The purity pledge activity was given commendatory coverage in the pages of Chinese Sexology , the journal of the Chinese Sexology Association. Set up in 1994, as part of the resurrection of sex as a legitimate field of study, the CSA works to "dispel sexual ignorance and move towards science". Last December, it organised a national conference on sexual culture and the media. This drew more than 100 doctors, broadcasters and journalists to look at how the media and sex education could be arranged into a happy marriage. The conference was held in Danxia Shan, a remote outpost of Guangdong Province. The long journey from Beijing was justified by the topological symbolism of the area. Endowed with a yang stone and a yin stone, rock outcrops famed for their genital likeness, and representing the naturalness of exclusive heterosexuality, Danxia Shan was, from an ideological point of view, absolutely the perfect spot. CSA president Xu Tianmu offered a positive appraisal of the successes of Chinese sexology, especially in the field of high-school sex education. He plotted a path for the future that tiptoes between the Scylla and Charybdis of the sexual repression of China's past and the dangers of the sexual liberation of the West. He also reiterated the naturalness of sex within marriage and the need for strong family values.

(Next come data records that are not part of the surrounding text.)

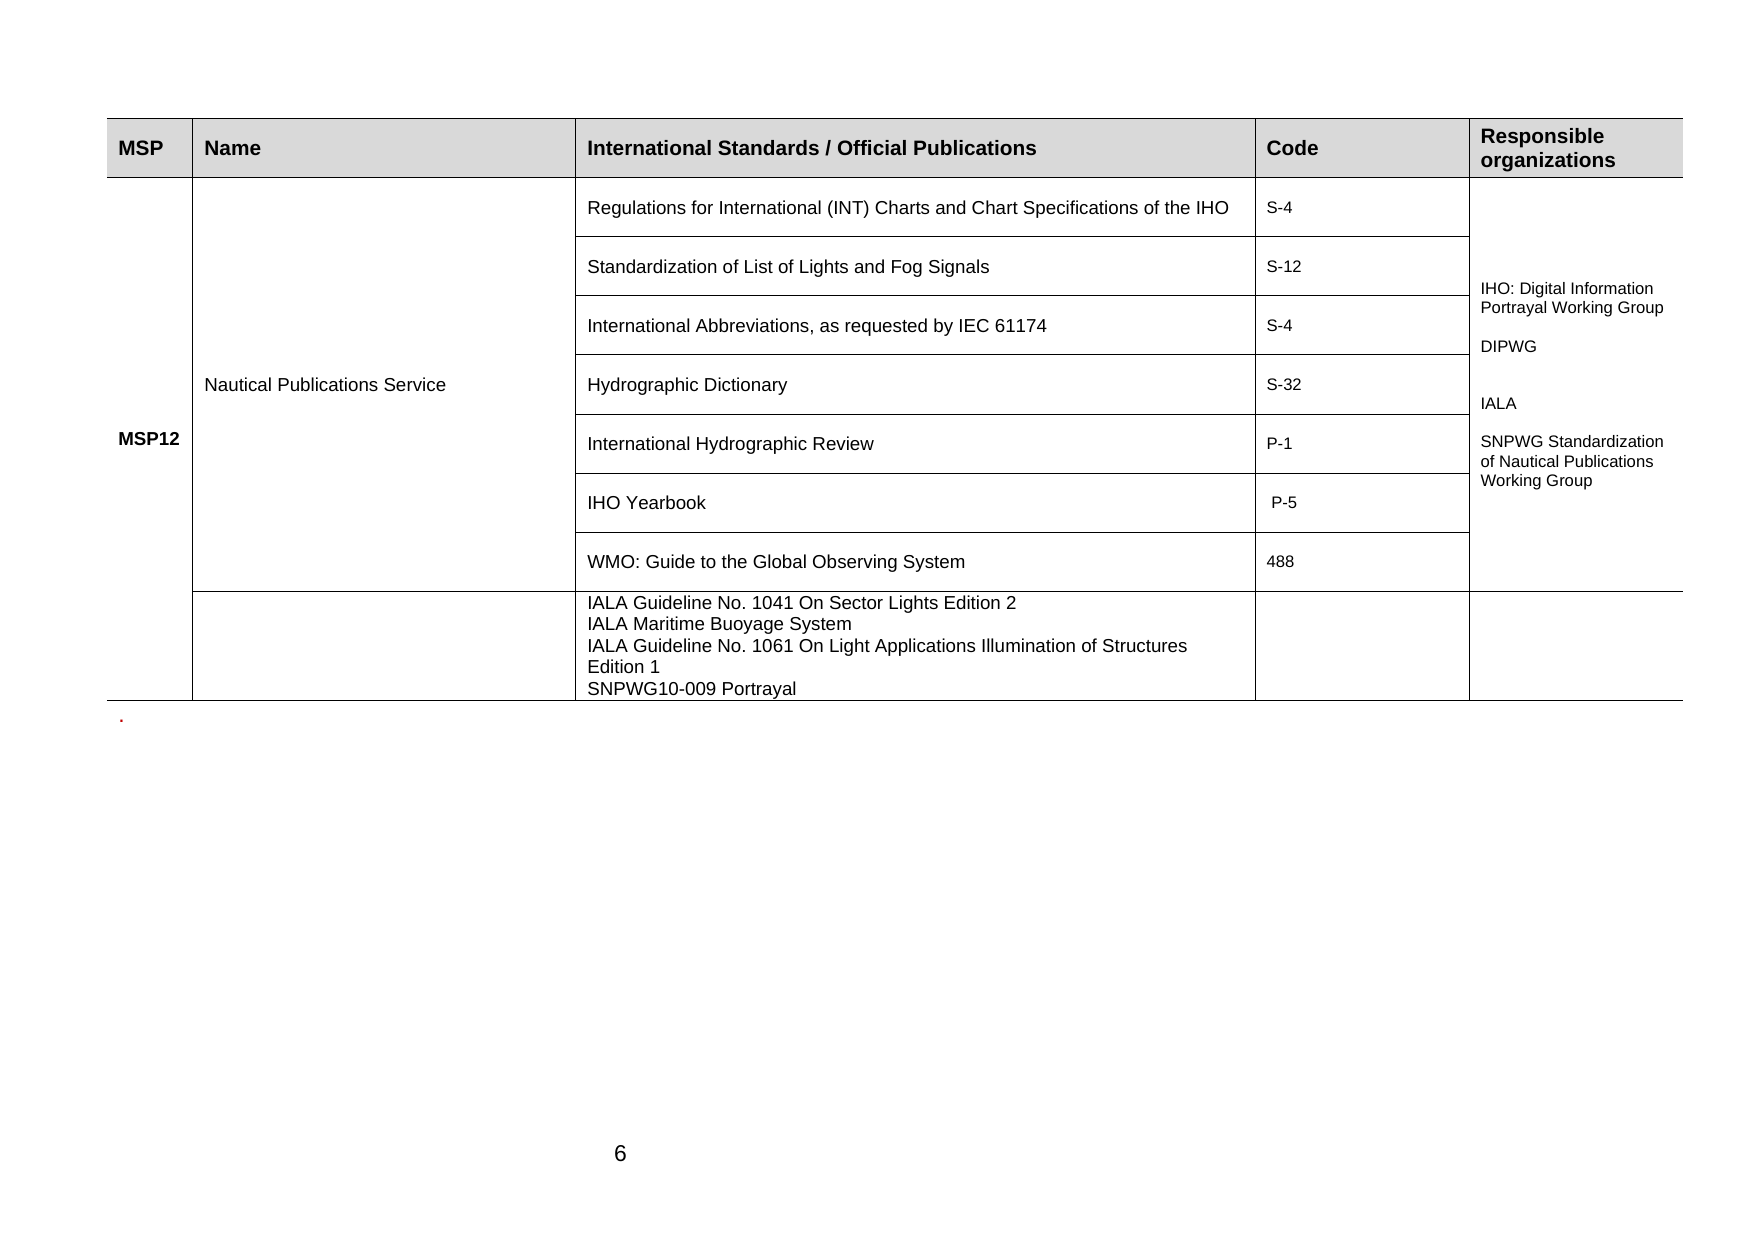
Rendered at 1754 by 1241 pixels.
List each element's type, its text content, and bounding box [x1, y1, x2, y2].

table_cell S-4 [1256, 178, 1469, 236]
table_cell S-32 [1256, 355, 1469, 413]
table_cell [1256, 592, 1469, 699]
table_cell Regulations for International (INT) Charts and Chart Specifications of the IHO [576, 178, 1255, 236]
table_cell P-5 [1256, 474, 1469, 532]
table_header Responsible organizations [1470, 119, 1683, 177]
table_header Code [1256, 119, 1469, 177]
list . [118, 701, 1680, 727]
table_cell MSP12 [107, 178, 192, 699]
table_cell [1470, 592, 1683, 699]
table_cell IHO Yearbook [576, 474, 1255, 532]
table_cell S-4 [1256, 296, 1469, 354]
table_cell International Hydrographic Review [576, 415, 1255, 472]
table_cell IALA Guideline No. 1041 On Sector Lights Edition 2 IALA Maritime Buoyage System IALA Guideline No. 1061 On Light Applications Illumination of Structures Edition 1 SNPWG10-009 Portrayal [576, 592, 1255, 699]
table_cell IHO: Digital Information Portrayal Working Group DIPWG IALA SNPWG Standardization of Nautical Publications Working Group [1470, 178, 1683, 591]
table_cell S-12 [1256, 237, 1469, 295]
table_header Name [193, 119, 575, 177]
table_cell Nautical Publications Service [193, 178, 575, 591]
table_cell Standardization of List of Lights and Fog Signals [576, 237, 1255, 295]
table_cell WMO: Guide to the Global Observing System [576, 533, 1255, 591]
table_cell 488 [1256, 533, 1469, 591]
table_cell P-1 [1256, 415, 1469, 472]
table_cell International Abbreviations, as requested by IEC 61174 [576, 296, 1255, 354]
table_cell Hydrographic Dictionary [576, 355, 1255, 413]
table_cell [193, 592, 575, 699]
table_header International Standards / Official Publications [576, 119, 1255, 177]
table_header MSP [107, 119, 192, 177]
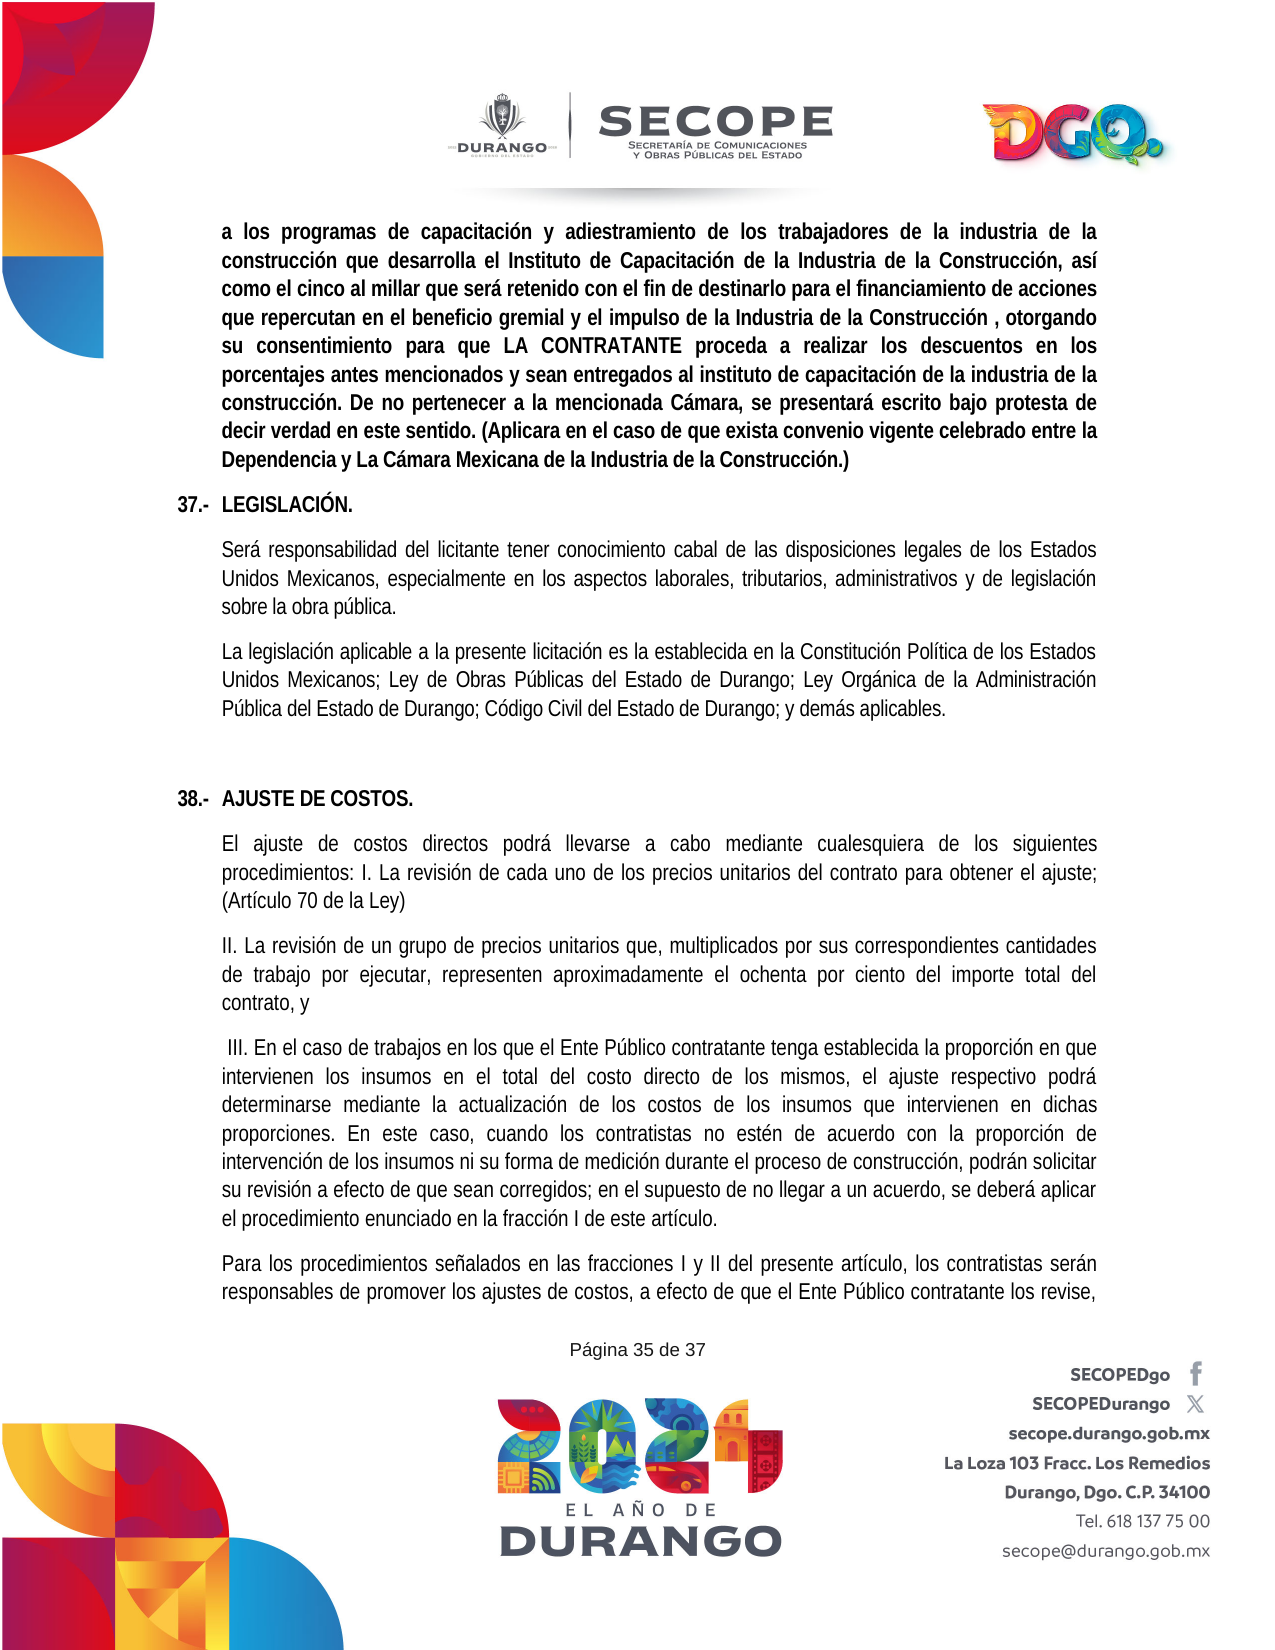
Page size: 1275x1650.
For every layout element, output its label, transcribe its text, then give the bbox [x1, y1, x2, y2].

text 37.- LEGISLACIÓN. [177, 491, 1098, 517]
text Será responsabilidad del licitante tener conocimiento cabal de las disposiciones legales de los Estados Unidos Mexicanos, especialmente en los aspectos laborales, tributarios, administrativos y de legislación sobre la obra pública. [221, 536, 1098, 619]
text La legislación aplicable a la presente licitación es la establecida en de los Estados Unidos Mexicanos; Ley de Obras Públicas del Estado de Durango; Ley Orgánica de del Estado de Durango; Código Civil del Estado de Durango; y demás aplicables. [222, 638, 1098, 721]
text El ajuste de costos directos podrá llevarse a cabo mediante cualesquiera de los siguientes procedimientos: I. La revisión de cada uno de los precios unitarios del contrato para obtener el ajuste; (Artículo 70 de la Ley) [222, 830, 1098, 913]
text III. En el caso de trabajos en los que el Ente Público contratante tenga establecida la proporción en que intervienen los insumos en el total del costo directo de los mismos, el ajuste respectivo podrá determinarse mediante la actualización de los costos de los insumos que intervienen en dichas proporciones. En este caso, cuando los contratistas no estén de acuerdo con la proporción de intervención de los insumos ni su forma de medición durante el proceso de construcción, podrán solicitar su revisión a efecto de que sean corregidos; en el supuesto de no llegar a un acuerdo, se deberá aplicar el procedimiento enunciado en la fracción I de este artículo. [222, 1034, 1098, 1231]
text 38.- AJUSTE DE COSTOS. [177, 785, 1098, 811]
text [221, 218, 1098, 472]
picture [2, 1, 1275, 1650]
text II. La revisión de un grupo de precios unitarios que, multiplicados por sus correspondientes cantidades de trabajo por ejecutar, representen aproximadamente el ochenta por ciento del importe total del contrato, y [222, 932, 1098, 1015]
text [222, 1250, 1098, 1305]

In the face of the Aids crisis, large administrative cogs are beginning to turn. In keeping with socialist tradition, this year saw the announcement of a five-year plan for the prevention of Aids, and last month, the country's first national Aids conference was hosted in Beijing. China's ministry of health estimates that without effective counter-measures there could be 10 million cases of HIV by 2010. But with Aids education hampered by draconian anti-pornography laws, morality will have its work cut out.
Joanna McMillan is a PhD student in the East Asian studies department, University of Leeds. Her PhD is on sexual dysfunction and the biomedical understanding of sexuality in contemporary urban China.